As a variation, you can do a different vowel sound for each note and even add a consonant sound at the beginning, for example, "Mah, Meh, Mee, Moh, Moo."

6. Resonant Humming

This exercise is similar to the vowel runs discussed above, but instead of singing on different vowel sounds, you hum. As you hum, create as much space inside your mouth as possible while keeping your lips loosely closed.

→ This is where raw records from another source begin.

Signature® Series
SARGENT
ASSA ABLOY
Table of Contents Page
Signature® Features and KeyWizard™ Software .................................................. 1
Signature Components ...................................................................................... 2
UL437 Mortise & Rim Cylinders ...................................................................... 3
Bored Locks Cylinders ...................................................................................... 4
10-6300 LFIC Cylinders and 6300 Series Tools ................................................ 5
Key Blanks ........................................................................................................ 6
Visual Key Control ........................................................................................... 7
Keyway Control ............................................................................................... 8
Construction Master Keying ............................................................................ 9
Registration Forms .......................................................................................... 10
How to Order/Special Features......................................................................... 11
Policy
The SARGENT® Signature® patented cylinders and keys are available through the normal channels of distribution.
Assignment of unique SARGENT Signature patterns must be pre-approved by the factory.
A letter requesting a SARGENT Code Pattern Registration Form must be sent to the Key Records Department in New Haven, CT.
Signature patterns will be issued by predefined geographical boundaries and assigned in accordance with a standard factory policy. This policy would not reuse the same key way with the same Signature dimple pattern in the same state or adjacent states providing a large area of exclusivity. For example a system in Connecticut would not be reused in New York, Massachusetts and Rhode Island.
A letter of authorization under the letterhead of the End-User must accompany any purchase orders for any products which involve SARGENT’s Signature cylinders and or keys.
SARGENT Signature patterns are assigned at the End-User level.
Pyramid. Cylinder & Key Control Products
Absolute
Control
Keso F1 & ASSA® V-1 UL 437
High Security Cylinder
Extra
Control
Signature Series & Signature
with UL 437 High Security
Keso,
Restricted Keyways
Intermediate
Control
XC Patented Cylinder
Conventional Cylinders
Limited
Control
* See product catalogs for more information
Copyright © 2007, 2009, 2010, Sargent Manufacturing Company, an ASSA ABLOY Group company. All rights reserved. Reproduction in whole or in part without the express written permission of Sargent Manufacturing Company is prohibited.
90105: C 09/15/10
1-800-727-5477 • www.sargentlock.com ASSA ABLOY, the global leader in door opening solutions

Your lips should be relaxed during this exercise; don't try to clamp them shut. As you hum, you should feel your lips vibrating.

7. Tongue Twisters

Singing tongue twisters warms up the tip of the tongue and the teeth and the lips — which, by the way, is a tongue twister that you can use as a vocal warm ups. Tongue twisters can help with enunciation and dictation, which are important if you want people to understand the lyrics you're singing. Any kind of tongue twister can work for this, but short phrases like "Red leather, yellow leather" or "Aluminum linoleum" may be best to start out with. Tongue twisters often work best with scales; pick whatever tongue twister you like and sing it on the first note of the scale, then repeat on the next note, ascending up and then descending down the entire scale. Go as slowly as you need to in order to pronounce the phrase correctly, making each syllable distinct. Gradually try to increase speed without sacrificing accuracy.

Just as exercise is necessary for a healthy body, warm-ups are necessary for a healthy voice. To prevent vocal damage, be sure to do your vocal warm ups every time you practice or perform.